== Testo fornito ==

Io, che fui “incoronato” poeta nel 2007 a Belforte da una mia coetanea, scrittrice e poetessa, che non c’è più, Marta Liti, sono stato un fedele partecipante, godendo, anche al ritorno, spesso nella sera e nel buio, della magia del cielo, dei boschi, e delle presenze animali. Avevo anche un ricordo lontanissimo, un amore adolescenziale al Mulino delle Cerbaie, ormai sepolto tra le rovine e gli arbusti, lungo il fiume, e rallentavo la mia corsa per mandare un saluto romantico a chi non c’era più! Ebbi anche un “apprezzamento” letterario da una ragazza che aveva scelto come tema “Il Museo dell’Innocenza”, parlando del mio viaggio a Istanbul, al mio amore per Orhan Pamuk e al suo grandioso romanzo.  

Il mio tema fu “Chinatown” e si svolse nella seduta dell’ottobre 2014:

“In Chinatown mi ci sono smarrito (e ritrovato) molte volte. Dapprima, a scuola, nel disegno geometrico, cartografico e di macchine industriali usando il Graphos e gli inchiostri di china nero e colorati, della Pelikan; successivamente in quelli della Koh-I-Noor, negli anni cinquanta leader dei prodotti per la grafica, con sede a Praga, per uso di ufficio; successivamente in alcune letture fondamentali: Il bisturi e la spada e Stella rossa sulla Cina, la storia della lunga marcia di Mao Tse Tung. Poi nelle poesie del fiume Wang ed in quelle presentate da Montale, soprattutto dei poeti Tu Fu e Li Po che tanta influenza hanno avuto nella mia evoluzione letteraria, infine in quelle di Brecht e nei racconti di Lu Xsun, Premio Nobel per la letteratura agli inizi del Novecento. Poi arrivarono il “libretto rosso” di Mao con le edizioni delle sue opere tradotte in italiano e pubblicate dalle Edizioni Oriente, presso le quali lavorava un mio compagno di partito, insegnante nelle scuole di Milano, originario di Sasso Pisano. In quegli anni mi ero abbonato alla rivista illustrata di propaganda cinese, stampata a Pechino in lingua italiana, LA CINA e, anche grazie ai contatti con Dinucci, un comunista pisano poi approdato, attraverso Tirana, in Cina. Ma l’incontro più affascinante fu quello con una anziana giornalista, una americana-apolide, Anne Luise Strong, dimorata a Pechino, che non solo scriveva sulle principali testate politiche del mondo, ma inviava a qualche centinaio di amici una periodica “Lettera dalla Cina”, con gli aggiornamenti e le considerazioni su quel periodo esaltante e controverso della “rivoluzione culturale cinese”. Mi piacerebbe che qualcuno dei presenti al PIL, se lo riterrete opportuno, leggesse una poesia “cinese” da me scritta e pubblicata nel libriccino “Grazie alla Vita”.

Canzone della dolorosa felicità.

===

Obiettivo A: Trova e copia ogni riga delle voci che contiene la stringa "newSketch", facendo distinzione tra maiuscole e minuscole.
Il testo e le voci vengono da fonti diverse.

== Voci del dataset ==

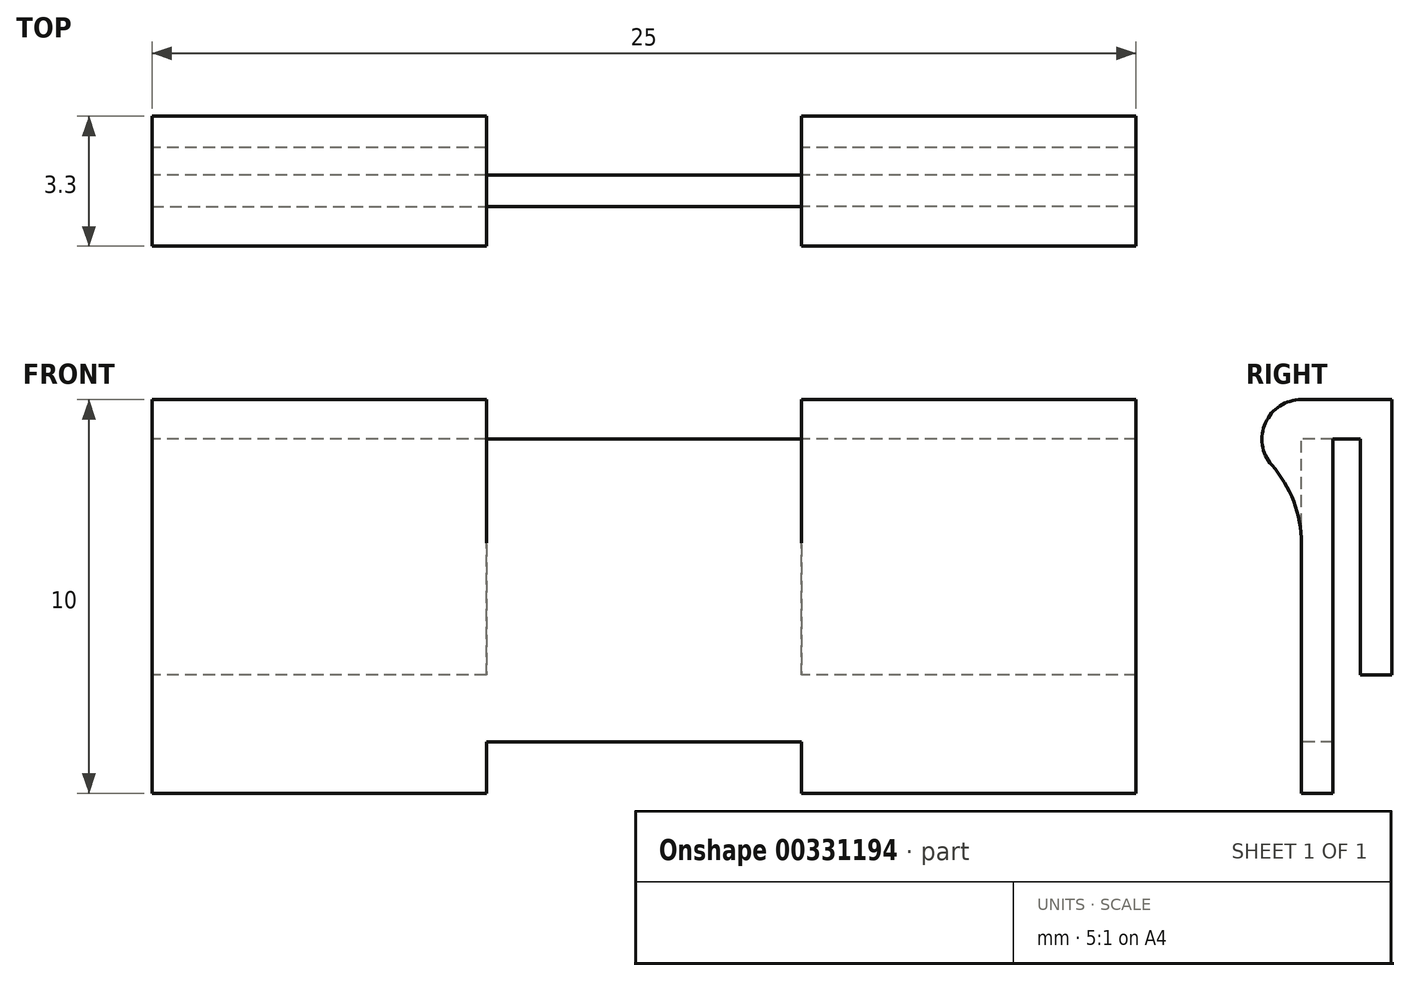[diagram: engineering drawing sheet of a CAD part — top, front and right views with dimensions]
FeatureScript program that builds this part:
annotation { "Feature Type Name" : "Feature", "Feature Type Description" : "" }
export const myFeature = defineFeature(function(context is Context, id is Id, definition is map)
    precondition{}
    {
        {
            var Q0;
            Q0=qCreatedBy(makeId("Right.planeOp"),FACE);
            var sketch = newSketch(context, id + "F0", { "sketchPlane" : qUnion([Q0])});
            skLineSegment(sketch, "E0", {"start": v(2.3, 0) * mm, "end": v(0, 0) * mm});
            skLineSegment(sketch, "E1", {"start": v(0, -10) * mm, "end": v(0.8, -10) * mm});
            skLineSegment(sketch, "E2", {"start": v(0.8, -10) * mm, "end": v(0.8, -1) * mm});
            skLineSegment(sketch, "E3", {"start": v(0.8, -1) * mm, "end": v(1.5, -1) * mm});
            skLineSegment(sketch, "E4", {"start": v(2.3, -7) * mm, "end": v(2.3, 0) * mm});
            skLineSegment(sketch, "E5", {"start": v(1.5, -1) * mm, "end": v(1.5, -7) * mm});
            skLineSegment(sketch, "E6", {"start": v(1.5, -7) * mm, "end": v(2.3, -7) * mm});
            skArc(sketch, "E7", {"start": v(0, 0) * mm, "mid": v(-1, -1) * mm, "end": v(0, -2) * mm});
            skLineSegment(sketch, "E8.trimOffspring", {"start": v(0, -2) * mm, "end": v(0, -10) * mm});
            skSolve(sketch);
        }
        {
            var Q0;
            Q0 = qSketchRegion(id + "F0", true);
            extrude(context, id + "F1", {"entities" : qUnion([Q0]), "endBound" : BoundingType.SYMMETRIC, "depth" : 25 * mm});
        }
        {
            var Q0;
            Q0=qCreatedBy(makeId("Front.planeOp"),FACE);
            var sketch = newSketch(context, id + "F2", { "sketchPlane" : qUnion([Q0])});
            skLineSegment(sketch, "E9.bottom", {"start": v(-4, 0) * mm, "end": v(4, 0) * mm});
            skLineSegment(sketch, "E9.top", {"start": v(-4, -1) * mm, "end": v(4, -1) * mm});
            skLineSegment(sketch, "E9.left", {"start": v(-4, 0) * mm, "end": v(-4, -1) * mm});
            skLineSegment(sketch, "E9.right", {"start": v(4, 0) * mm, "end": v(4, -1) * mm});
            skLineSegment(sketch, "E10.bottom", {"start": v(-4, -8.7) * mm, "end": v(4, -8.7) * mm});
            skLineSegment(sketch, "E10.top", {"start": v(-4, -10) * mm, "end": v(4, -10) * mm});
            skLineSegment(sketch, "E10.left", {"start": v(-4, -8.7) * mm, "end": v(-4, -10) * mm});
            skLineSegment(sketch, "E10.right", {"start": v(4, -8.7) * mm, "end": v(4, -10) * mm});
            skSolve(sketch);
        }
        {
            var Q0;
            Q0 = qSketchRegion(id + "F2", true);
            extrude(context, id + "F3", {"entities" : qUnion([Q0]), "operationType" : NewBodyOperationType.REMOVE, "endBound" : BoundingType.THROUGH_ALL, "oppositeDirection" : true, "depth" : 25 * mm});
        }
        {
            var Q0;
            Q0=qCreatedBy(makeId("Top.planeOp"),FACE);
            var sketch = newSketch(context, id + "F4", { "sketchPlane" : qUnion([Q0])});
            skLineSegment(sketch, "E11.bottom", {"start": v(-4, 2.3) * mm, "end": v(4, 2.3) * mm});
            skLineSegment(sketch, "E11.top", {"start": v(-4, 1.5) * mm, "end": v(4, 1.5) * mm});
            skLineSegment(sketch, "E11.left", {"start": v(-4, 2.3) * mm, "end": v(-4, 1.5) * mm});
            skLineSegment(sketch, "E11.right", {"start": v(4, 2.3) * mm, "end": v(4, 1.5) * mm});
            skLineSegment(sketch, "E12.bottom", {"start": v(-4, 0) * mm, "end": v(4, 0) * mm});
            skLineSegment(sketch, "E12.top", {"start": v(-4, -1.12) * mm, "end": v(4, -1.12) * mm});
            skLineSegment(sketch, "E12.left", {"start": v(-4, 0) * mm, "end": v(-4, -1.12) * mm});
            skLineSegment(sketch, "E12.right", {"start": v(4, 0) * mm, "end": v(4, -1.12) * mm});
            skSolve(sketch);
        }
        {
            var Q0;
            Q0 = qSketchRegion(id + "F4", true);
            extrude(context, id + "F5", {"entities" : qUnion([Q0]), "operationType" : NewBodyOperationType.REMOVE, "endBound" : BoundingType.THROUGH_ALL, "oppositeDirection" : true, "depth" : 25 * mm});
        }
        {
            var Q0;
            {var subQ0=sQuery(id+"F0.wireOp",EDGE,"E8.trimOffspring");var subQ1=sQuery(id+"F0.wireOp",EDGE,"E7");Q0=makeQuery(id+"F5.boolean.opBoolean","SPLIT",EDGE,{"disambiguationData":[TD([makeQuery(id+"F3.boolean.opBoolean","COPY",FACE,{"derivedFrom":makeQuery(id+"F3.opExtrude","SWEPT_FACE",FACE,{"disambiguationData":[OSD([sQuery(id+"F2.wireOp",EDGE,"E9.left")])]})})])],"derivedFrom":makeQuery(id+"F1.opExtrude","SWEPT_EDGE",EDGE,{"disambiguationData":[OSD([subQ1,subQ0])]})});}
            var Q1;
            {var subQ0=sQuery(id+"F0.wireOp",EDGE,"E8.trimOffspring");var subQ1=sQuery(id+"F0.wireOp",EDGE,"E7");Q1=makeQuery(id+"F5.boolean.opBoolean","SPLIT",EDGE,{"disambiguationData":[TD([makeQuery(id+"F3.boolean.opBoolean","COPY",FACE,{"derivedFrom":makeQuery(id+"F3.opExtrude","SWEPT_FACE",FACE,{"disambiguationData":[OSD([sQuery(id+"F2.wireOp",EDGE,"E9.right")])]})})])],"derivedFrom":makeQuery(id+"F1.opExtrude","SWEPT_EDGE",EDGE,{"disambiguationData":[OSD([subQ1,subQ0])]})});}
            fillet(context, id + "F6", {"entities" : qUnion([Q0, Q1]), "radius" : 3 * mm, "tangentPropagation" : true, "allowEdgeOverflow" : false});
        }
    });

===

Obiettivo B: Secondo il testo, in quale anno chi scrive fu "incoronato" poeta a Belforte?

Risposta A:
            var sketch = newSketch(context, id + "F0", { "sketchPlane" : qUnion([Q0])});
            var sketch = newSketch(context, id + "F2", { "sketchPlane" : qUnion([Q0])});
            var sketch = newSketch(context, id + "F4", { "sketchPlane" : qUnion([Q0])});

Risposta B: Nel 2007.